Element region listings:
■ ■ ■ ■ ■

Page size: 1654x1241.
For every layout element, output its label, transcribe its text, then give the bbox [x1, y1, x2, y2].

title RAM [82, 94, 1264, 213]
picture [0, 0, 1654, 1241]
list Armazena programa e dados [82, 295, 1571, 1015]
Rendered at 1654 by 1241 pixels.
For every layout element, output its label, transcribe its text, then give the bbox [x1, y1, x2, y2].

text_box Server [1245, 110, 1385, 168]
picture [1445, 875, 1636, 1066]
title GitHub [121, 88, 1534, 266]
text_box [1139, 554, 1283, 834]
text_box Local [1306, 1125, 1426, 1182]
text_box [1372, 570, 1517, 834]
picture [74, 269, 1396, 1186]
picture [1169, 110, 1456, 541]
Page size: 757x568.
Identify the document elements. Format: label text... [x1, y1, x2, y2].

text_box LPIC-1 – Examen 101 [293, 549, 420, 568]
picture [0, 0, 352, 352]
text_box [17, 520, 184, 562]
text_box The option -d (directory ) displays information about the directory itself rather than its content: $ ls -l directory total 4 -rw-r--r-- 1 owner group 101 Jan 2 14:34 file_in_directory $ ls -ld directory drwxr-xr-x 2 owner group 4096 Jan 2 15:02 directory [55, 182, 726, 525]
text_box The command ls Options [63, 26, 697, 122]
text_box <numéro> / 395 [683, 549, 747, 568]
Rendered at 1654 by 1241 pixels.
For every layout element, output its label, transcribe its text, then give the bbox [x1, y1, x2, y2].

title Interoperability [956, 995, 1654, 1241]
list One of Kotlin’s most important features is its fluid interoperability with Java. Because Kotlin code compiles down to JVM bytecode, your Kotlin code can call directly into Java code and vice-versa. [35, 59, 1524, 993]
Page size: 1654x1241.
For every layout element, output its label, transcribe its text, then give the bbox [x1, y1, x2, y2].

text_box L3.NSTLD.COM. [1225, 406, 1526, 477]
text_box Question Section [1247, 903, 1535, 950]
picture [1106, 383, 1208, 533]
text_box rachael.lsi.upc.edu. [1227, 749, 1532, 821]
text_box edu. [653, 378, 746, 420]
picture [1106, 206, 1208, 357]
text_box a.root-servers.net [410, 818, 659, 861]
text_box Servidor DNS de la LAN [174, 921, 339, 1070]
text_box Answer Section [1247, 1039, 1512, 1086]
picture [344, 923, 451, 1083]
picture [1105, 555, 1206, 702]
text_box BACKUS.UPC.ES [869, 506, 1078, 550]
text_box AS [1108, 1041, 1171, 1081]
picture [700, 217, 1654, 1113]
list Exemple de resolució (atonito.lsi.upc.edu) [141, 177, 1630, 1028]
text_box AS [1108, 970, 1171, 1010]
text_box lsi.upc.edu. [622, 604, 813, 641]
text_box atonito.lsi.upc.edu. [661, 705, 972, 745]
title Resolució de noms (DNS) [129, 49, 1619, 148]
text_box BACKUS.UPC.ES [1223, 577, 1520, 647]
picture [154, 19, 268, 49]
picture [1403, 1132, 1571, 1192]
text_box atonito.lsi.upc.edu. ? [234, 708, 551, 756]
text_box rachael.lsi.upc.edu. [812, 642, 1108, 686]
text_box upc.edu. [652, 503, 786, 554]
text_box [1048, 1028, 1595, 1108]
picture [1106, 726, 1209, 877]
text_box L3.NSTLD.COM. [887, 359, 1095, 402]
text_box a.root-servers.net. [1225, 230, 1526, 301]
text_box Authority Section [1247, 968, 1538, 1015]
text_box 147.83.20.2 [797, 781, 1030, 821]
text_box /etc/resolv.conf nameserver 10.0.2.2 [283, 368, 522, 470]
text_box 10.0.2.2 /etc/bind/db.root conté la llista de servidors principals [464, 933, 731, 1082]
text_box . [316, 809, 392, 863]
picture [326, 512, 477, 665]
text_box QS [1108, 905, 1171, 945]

■ ■ ■ ■ ■

Description of the task:
Can you rewrite the records above as a numbered list, starting with the line that contains "Page size: 757x568." and going on through the line that contains "list One of", with both of those lines included and blank lines left out?

Exercise response:
1. Page size: 757x568.
2. Identify the document elements. Format: label text... [x1, y1, x2, y2].
3. text_box LPIC-1 – Examen 101 [293, 549, 420, 568]
4. picture [0, 0, 352, 352]
5. text_box [17, 520, 184, 562]
6. text_box The option -d (directory ) displays information about the directory itself rather than its content: $ ls -l directory total 4 -rw-r--r-- 1 owner group 101 Jan 2 14:34 file_in_directory $ ls -ld directory drwxr-xr-x 2 owner group 4096 Jan 2 15:02 directory [55, 182, 726, 525]
7. text_box The command ls Options [63, 26, 697, 122]
8. text_box <numéro> / 395 [683, 549, 747, 568]
9. Rendered at 1654 by 1241 pixels.
10. For every layout element, output its label, transcribe its text, then give the bbox [x1, y1, x2, y2].
11. title Interoperability [956, 995, 1654, 1241]
12. list One of Kotlin’s most important features is its fluid interoperability with Java. Because Kotlin code compiles down to JVM bytecode, your Kotlin code can call directly into Java code and vice-versa. [35, 59, 1524, 993]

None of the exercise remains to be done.